🤖 AI Summary
Loosely worn inertial sensors introduce severe, structured, and position-dependent noise due to relative motion between the sensors and the body, significantly degrading the performance of conventional inertial motion capture systems. To address this challenge, this work proposes GID—a lightweight, plug-and-play Transformer framework that decouples denoising and pose estimation into three stages: position-specific denoising, adaptive cross-segment fusion, and universal pose prediction. By integrating a position-aware mixture-of-experts architecture with a shared spatiotemporal backbone, GID enables stable training under limited paired data and demonstrates strong generalization across unseen users, motions, and clothing types. Experiments show that GID achieves real-time, high-accuracy denoising with training from only a single user, substantially enhancing the performance of existing inertial motion capture methods.
📝 Abstract
Wearable inertial motion capture (MoCap) provides a portable, occlusion-free, and privacy-preserving alternative to camera-based systems, but its accuracy depends on tightly attached sensors - an intrusive and uncomfortable requirement for daily use.

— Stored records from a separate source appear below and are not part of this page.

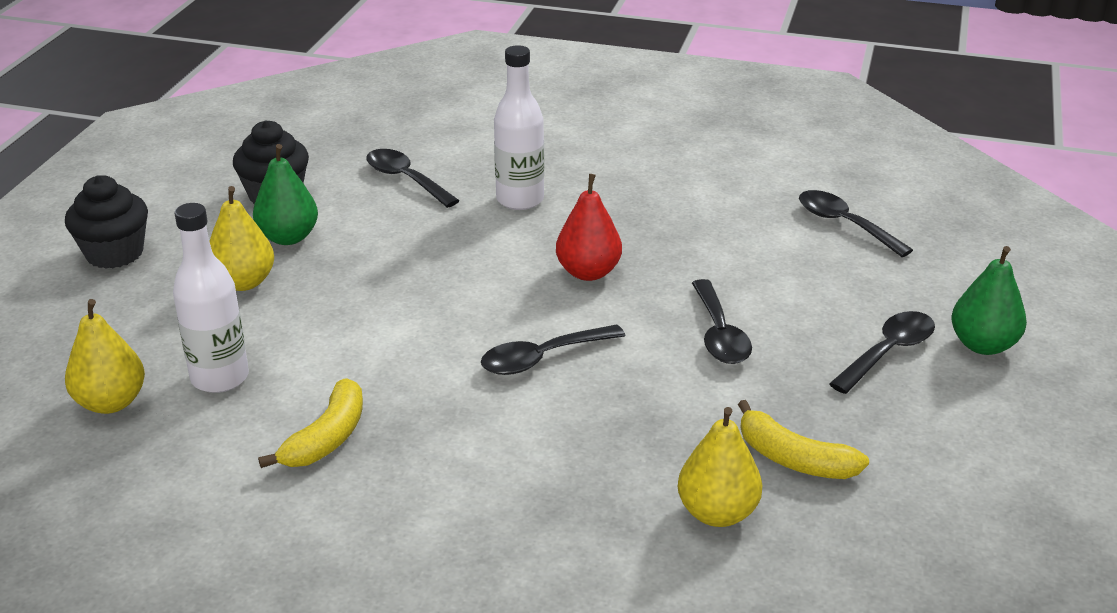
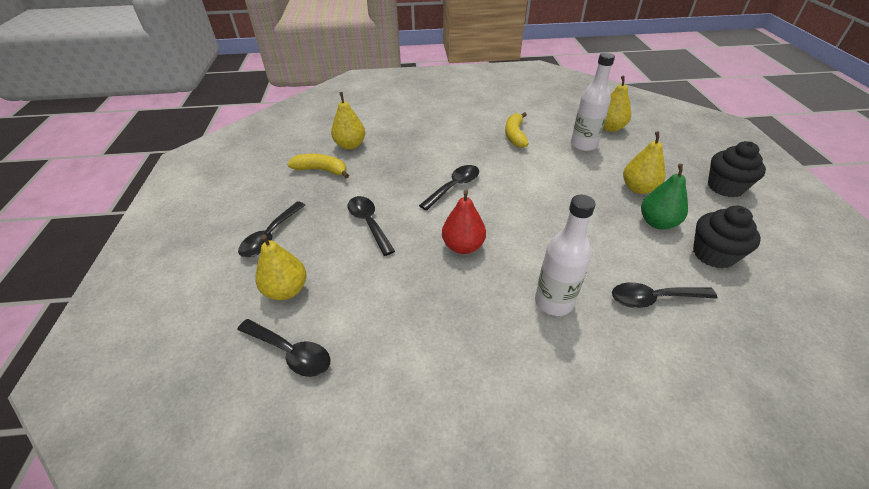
camera: 160 degrees right, 10 degrees up
black spoon [366,149,460,208] -> black spoon turned 150 degrees clockwise [612,282,717,308]
green pear [952,246,1027,355] -> none
none -> yellow pear [255,235,306,300]

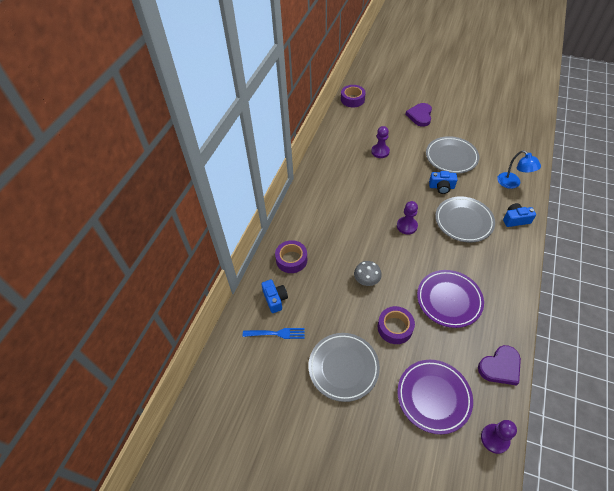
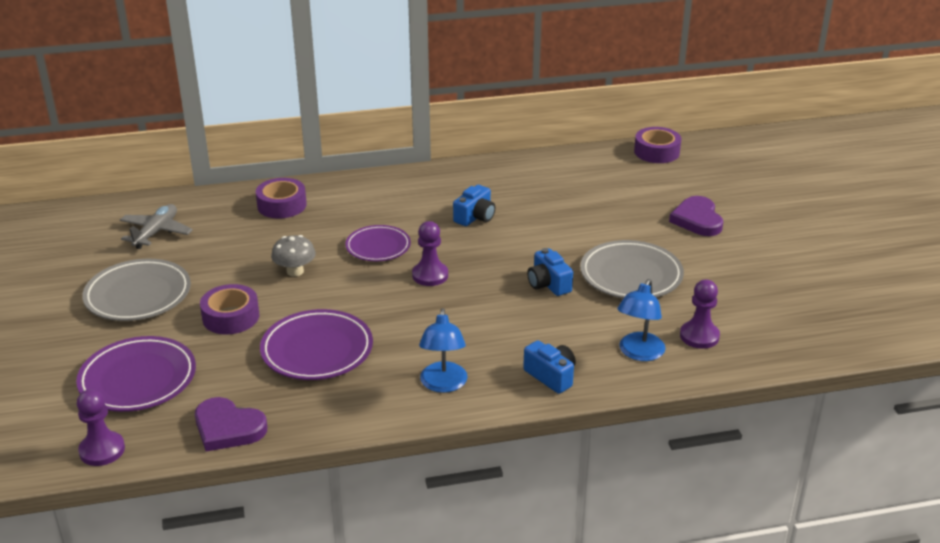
camera: 55 degrees right, 20 degrees down
blue fork [243,328,305,339] -> grey plane [120,204,193,249]
blue camera [261,280,288,313] -> blue camera moved to [453,185,495,226]
purple pawn [371,126,390,158] -> purple pawn moved to [680,279,720,349]
purple heart [405,103,432,127] -> purple heart turned 75 degrees counterclockwise [669,196,723,236]
grey plate [435,196,495,243] -> none
none -> purple plate [345,225,411,261]
none -> blue lamp [419,308,468,393]

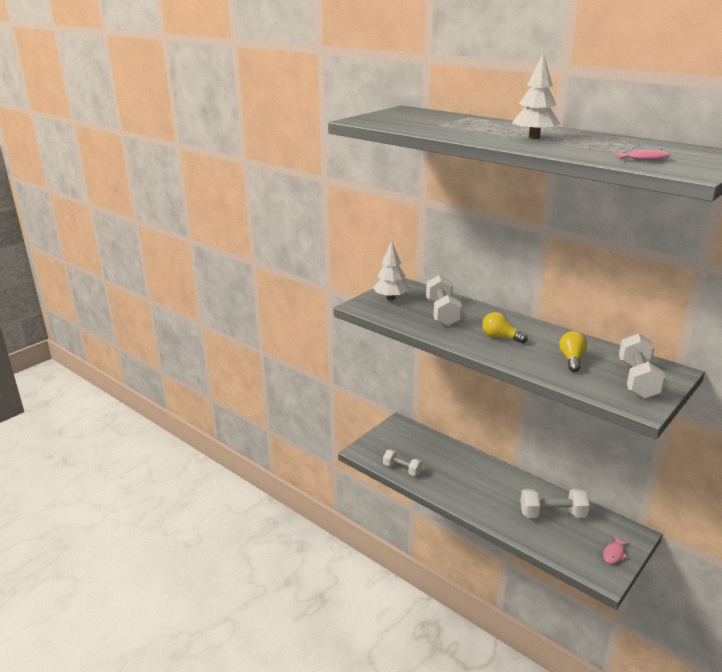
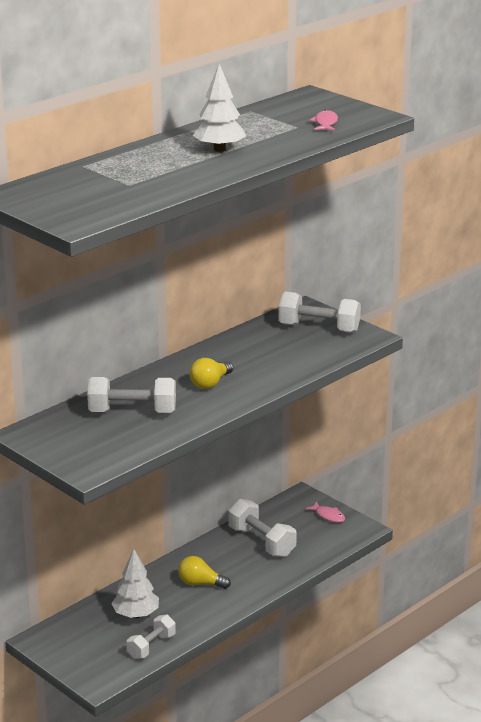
camera: 85 degrees left, 0 degrees up
white tree [373,241,409,300] -> white tree moved to [111,549,159,618]
white dumbbell [520,489,590,518] -> white dumbbell turned 45 degrees counterclockwise [228,499,297,557]
yellow light bulb [559,331,587,372] -> yellow light bulb moved to [178,556,231,589]

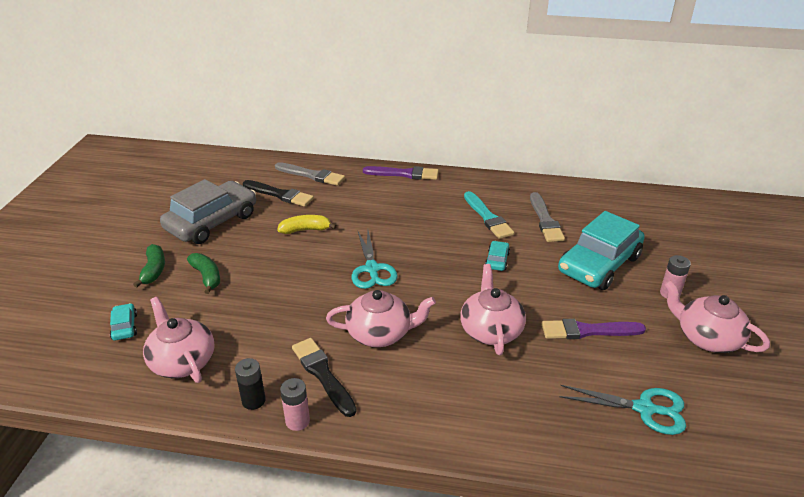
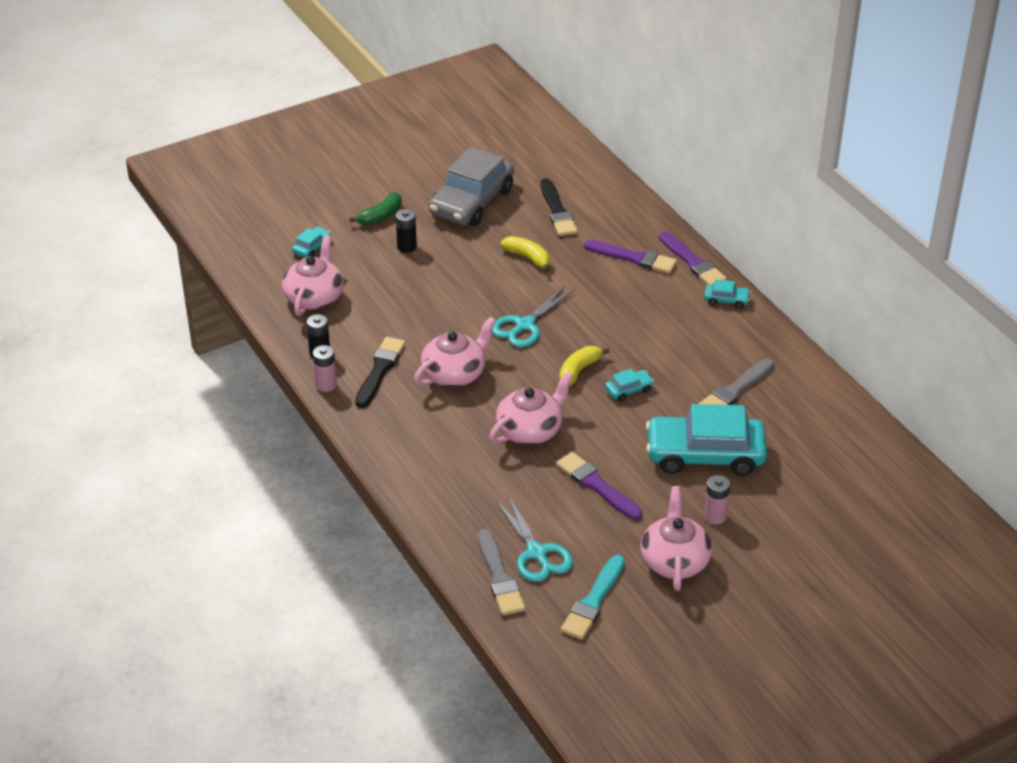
camera: 50 degrees right, 5 degrees up
grey car [160,179,256,244] -> grey car turned 120 degrees clockwise [429,147,514,226]
green banana [187,253,220,294] -> black battery [396,209,417,253]
grey brush [275,162,345,186] -> grey brush moved to [478,529,525,616]
pink teapot [326,290,436,347] -> pink teapot turned 90 degrees counterclockwise [414,317,496,387]
turquoise brush [464,191,514,239] -> turquoise brush moved to [561,555,625,639]
none -> yellow banana [559,346,610,386]
none -> purple brush [584,240,677,274]
none -> turquoise car [704,279,751,308]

Embedding IMUs into loose-fitting garments is a desirable alternative, yet sensor-body displacement introduces severe, structured, and location-dependent corruption that breaks standard inertial pipelines. We propose GID (Garment Inertial Denoiser), a lightweight, plug-and-play Transformer that factorizes loose-wear MoCap into three stages: (i) location-specific denoising, (ii) adaptive cross-wear fusion, and (iii) general pose prediction. GID uses a location-aware expert architecture, where a shared spatio-temporal backbone models global motion while per-IMU expert heads specialize in local garment dynamics, and a lightweight fusion module ensures cross-part consistency. This inductive bias enables stable training and effective learning from limited paired loose-tight IMU data. We also introduce GarMoCap, a combined public and newly collected dataset covering diverse users, motions, and garments. Experiments show that GID enables accurate, real-time denoising from single-user training and generalizes across unseen users, motions, and garment types, consistently improving state-of-the-art inertial MoCap methods when used as a drop-in module.